Ne seront pas oubliés Lampito, suivante de Phryné incarnée par Anaïs Constans, et Camille Tresmontant dans le rôle de Cynalopex, interprétant avec beaucoup de justesse et d’entrain leur personnage de “second rôle”.
On retiendra enfin les interventions du Choeur du Concert Spirituel, à la fois toniques et légères, tout à fait dans l’esprit de cette partition qui est de privilégier le plaisir musical et la comédie, sans jamais oublier la fantaisie.
L’orchestration de Saint-Saëns est dense, sans s’éloigner de son sujet. Elle est ici magnifiquement servie par un Orchestre national d’Île-de-France en pleine forme, visiblement heureux de participer à cette belle renaissance.
Que dire, enfin, du rôle – décisif – du chef d’orchestre Hervé Niquet, sans lequel ce genre d’entreprise ne pourrait réellement prospérer ? Il a une connaissance intime de ce répertoire et a, récemment, enregistré cette oeuvre pour Bru Zane avec l’orchestre de l’Opéra de Rouen Normandie.

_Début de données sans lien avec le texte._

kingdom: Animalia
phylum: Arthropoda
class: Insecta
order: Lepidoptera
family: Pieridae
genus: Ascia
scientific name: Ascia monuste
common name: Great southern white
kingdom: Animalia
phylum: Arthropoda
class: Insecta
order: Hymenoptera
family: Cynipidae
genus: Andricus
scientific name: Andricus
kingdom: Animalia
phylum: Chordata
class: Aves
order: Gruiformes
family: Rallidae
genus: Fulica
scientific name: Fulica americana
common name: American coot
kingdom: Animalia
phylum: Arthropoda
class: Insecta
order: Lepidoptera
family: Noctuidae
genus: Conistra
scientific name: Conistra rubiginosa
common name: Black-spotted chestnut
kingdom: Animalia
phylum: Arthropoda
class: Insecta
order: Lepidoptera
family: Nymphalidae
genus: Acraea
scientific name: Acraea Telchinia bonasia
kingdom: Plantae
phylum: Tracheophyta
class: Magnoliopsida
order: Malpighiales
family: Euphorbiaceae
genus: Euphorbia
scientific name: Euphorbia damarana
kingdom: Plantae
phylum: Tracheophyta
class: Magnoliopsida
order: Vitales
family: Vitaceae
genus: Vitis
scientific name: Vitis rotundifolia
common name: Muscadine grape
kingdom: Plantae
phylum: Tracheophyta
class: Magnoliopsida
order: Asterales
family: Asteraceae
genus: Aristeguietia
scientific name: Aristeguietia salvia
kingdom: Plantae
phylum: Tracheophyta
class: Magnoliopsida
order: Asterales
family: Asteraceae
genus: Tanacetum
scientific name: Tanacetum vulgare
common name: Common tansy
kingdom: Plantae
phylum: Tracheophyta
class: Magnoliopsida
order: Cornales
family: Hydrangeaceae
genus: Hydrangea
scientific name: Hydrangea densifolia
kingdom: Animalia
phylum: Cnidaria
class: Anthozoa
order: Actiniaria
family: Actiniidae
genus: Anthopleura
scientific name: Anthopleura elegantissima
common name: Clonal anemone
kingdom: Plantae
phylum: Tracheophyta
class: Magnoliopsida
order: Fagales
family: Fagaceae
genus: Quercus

Cette publication est d’ailleurs disponible dans la collection “Opéra Français” Bru Zane Label (2022) (enregistrement dont il a été rendu compte sur Classicagenda).

Hervé Niquet a su transmettre tout ce qu’il y a de poésie, de légèreté et d’humour dans cette partition qui, nous l’espérons une fois de plus, pourra être bientôt reprise en version scénique.